The goal here is to create a way to break your work into small manageable chunks. Trying to make an unpleasant, difficult essay seem inviting might be an impossible challenge, but you can take the edge off by setting small milestones and completing them sequentially rather than doing it (or putting off doing it) in one go. The aim is to learn to view what you have to do not as one huge, hours-long block of work, but instead as a series of small, doable tasks that you can chip away at, maintaining your motivation.
Think of the following example: say it’s a Monday, and you have an English essay due the following Monday, and also need to complete two 3 Unit Maths past papers by the end of the week for an upcoming exam. A poor approach would be to view each of these things as something that has to be done in one go. This makes the work seem much more challenging than it really is, and makes you more likely to put it off.
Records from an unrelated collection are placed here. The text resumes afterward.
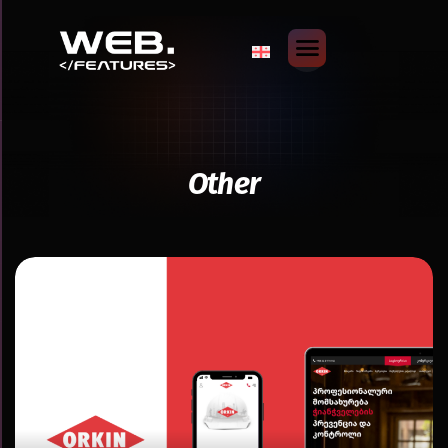
Other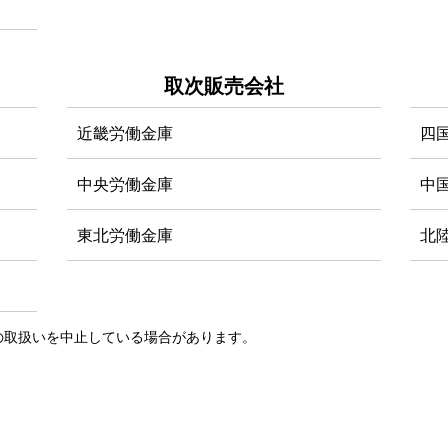
取次販売会社
近畿労働金庫
四
中央労働金庫
中
東北労働金庫
北
の取扱いを中止している場合があります。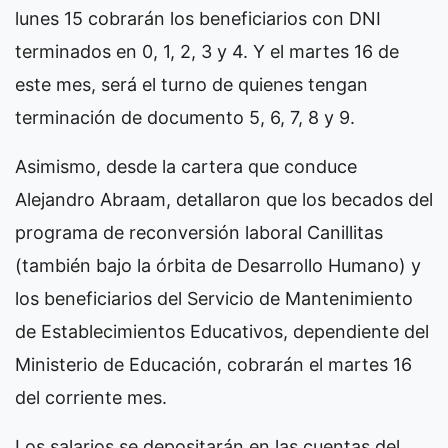
lunes 15 cobrarán los beneficiarios con DNI
terminados en 0, 1, 2, 3 y 4. Y el martes 16 de
este mes, será el turno de quienes tengan
terminación de documento 5, 6, 7, 8 y 9.
Asimismo, desde la cartera que conduce
Alejandro Abraam, detallaron que los becados del
programa de reconversión laboral Canillitas
(también bajo la órbita de Desarrollo Humano) y
los beneficiarios del Servicio de Mantenimiento
de Establecimientos Educativos, dependiente del
Ministerio de Educación, cobrarán el martes 16
del corriente mes.
Los salarios se depositarán en las cuentas del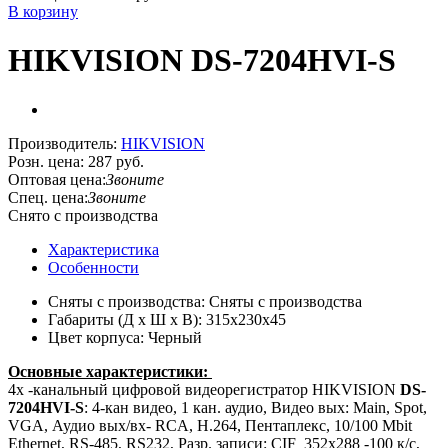
В корзину
HIKVISION DS-7204HVI-S
Производитель:
HIKVISION
Розн. цена:
287 руб.
Оптовая цена:
Звоните
Спец. цена:
Звоните
Снято с производства
Характеристика
Особенности
Сняты с производства: Сняты с производства
Габариты (Д х Ш х В): 315x230x45
Цвет корпуса: Черный
Основные характеристики:
4х -канальный цифровой видеорегистратор HIKVISION
DS-
7204HVI-S
: 4-кан видео, 1 кан. аудио, Видео вых: Main, Spot,
VGA, Аудио вых/вх- RCA, H.264, Пентаплекс, 10/100 Mbit
Ethernet, RS-485, RS232, Разр. записи: CIF 352x288 -100 к/c,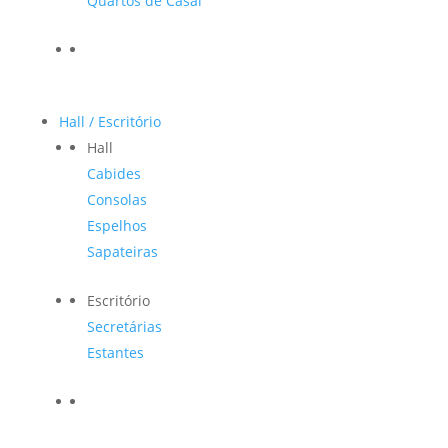
Quartos de Casal
Hall / Escritório
Hall
Cabides
Consolas
Espelhos
Sapateiras
Escritório
Secretárias
Estantes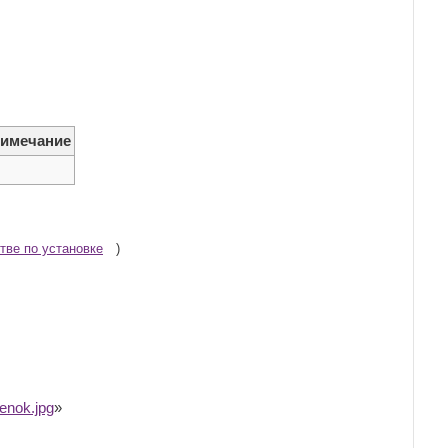
имечание
тве по установке
)
enok.jpg
»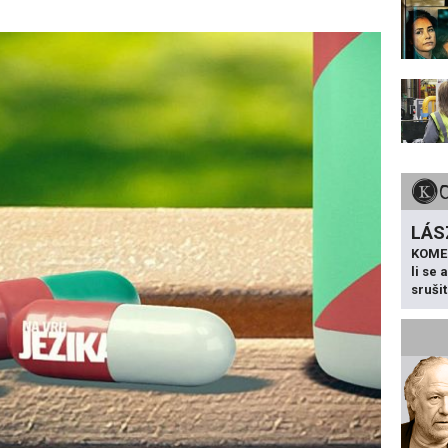
LÁS
KOME
li se
sruši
Instead, consider breaking down the work into small chunks and writing a specific, structured to-do list like the following:
Write essay introduction (first 400 words) and draft body paragraph structure
Complete Multiple Choice Questions and Questions 1-5 of Maths Past Paper #1
Finish Maths Past Paper #1
Write draft of body paragraphs for essay
Proof-read essay. Make necessary adjustments to thesis and ideas.
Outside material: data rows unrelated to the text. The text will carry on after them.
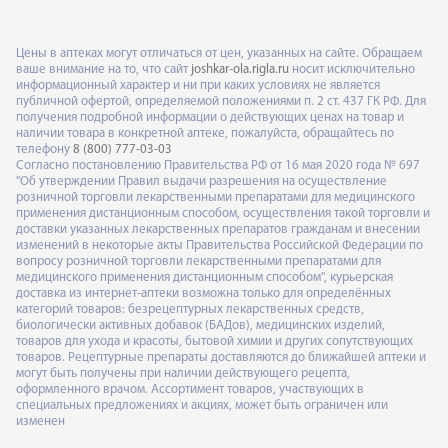
Цены в аптеках могут отличаться от цен, указанных на сайте. Обращаем
ваше внимание на то, что сайт
joshkar-ola.rigla.ru
носит исключительно
информационный характер и ни при каких условиях не является
публичной офертой, определяемой положениями п. 2 ст. 437 ГК РФ. Для
получения подробной информации о действующих ценах на товар и
наличии товара в конкретной аптеке, пожалуйста, обращайтесь по
телефону
8 (800) 777-03-03
Согласно постановлению Правительства РФ от 16 мая 2020 года № 697
"Об утверждении Правил выдачи разрешения на осуществление
розничной торговли лекарственными препаратами для медицинского
применения дистанционным способом, осуществления такой торговли и
доставки указанных лекарственных препаратов гражданам и внесении
изменений в некоторые акты Правительства Российской Федерации по
вопросу розничной торговли лекарственными препаратами для
медицинского применения дистанционным способом", курьерская
доставка из интернет-аптеки возможна только для определённых
категорий товаров: безрецептурных лекарственных средств,
биологически активных добавок (БАДов), медицинских изделий,
товаров для ухода и красоты, бытовой химии и других сопутствующих
товаров. Рецептурные препараты доставляются до ближайшей аптеки и
могут быть получены при наличии действующего рецепта,
оформленного врачом. Ассортимент товаров, участвующих в
специальных предложениях и акциях, может быть ограничен или
изменен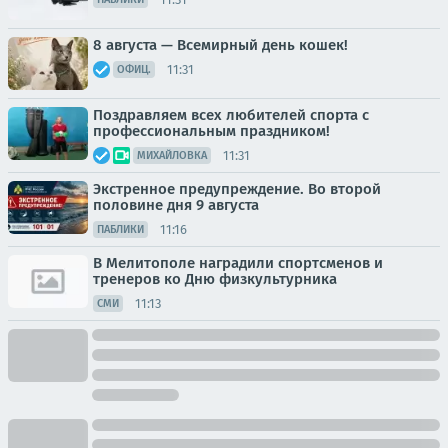
8 августа — Всемирный день кошек!
11:31
ОФИЦ.
Поздравляем всех любителей спорта с
профессиональным праздником!
11:31
МИХАЙЛОВКА
Экстренное предупреждение. Во второй
половине дня 9 августа
11:16
ПАБЛИКИ
В Мелитополе наградили спортсменов и
тренеров ко Дню физкультурника
11:13
СМИ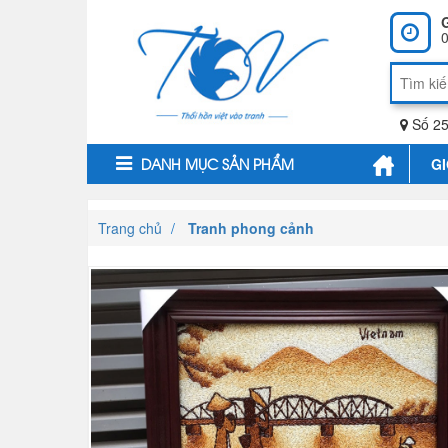
0
Số 25
GI
DANH MỤC SẢN PHẨM
Trang chủ
Tranh phong cảnh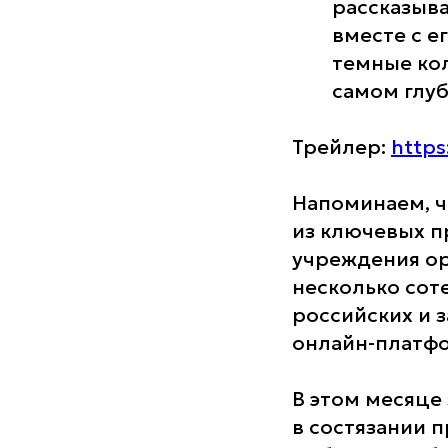
рассказыва
вместе с е
темные ко
самом глуб
Трейлер:
https
Напоминаем, ч
из ключевых п
учреждения орг
несколько сот
российских и 
онлайн-платфо
В этом месяце
в состязании п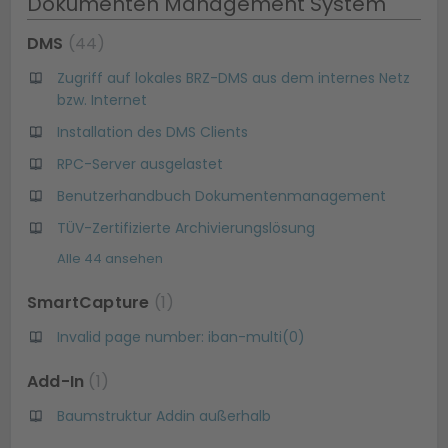
Dokumenten Management System
DMS
44
Zugriff auf lokales BRZ-DMS aus dem internes Netz
bzw. Internet
Installation des DMS Clients
RPC-Server ausgelastet
Benutzerhandbuch Dokumentenmanagement
TÜV-Zertifizierte Archivierungslösung
Alle 44 ansehen
SmartCapture
1
Invalid page number: iban-multi(0)
Add-In
1
Baumstruktur Addin außerhalb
Complete Multiple Choice Questions and Questions 1-5 of Maths Past Paper #2
Finalise essay: write completion, re-read and edit
Hand in essay
Finish Maths Past Paper #2
This is just a simplified example, but the point isn’t the content – the point is that you actually write down and set aside time for what you need to get done. If you don’t formalise this allocation of time and resources, it can be very easy to pretend you can put it off; once you come up with a concrete plan and physically document it, it’s much harder to procrastinate.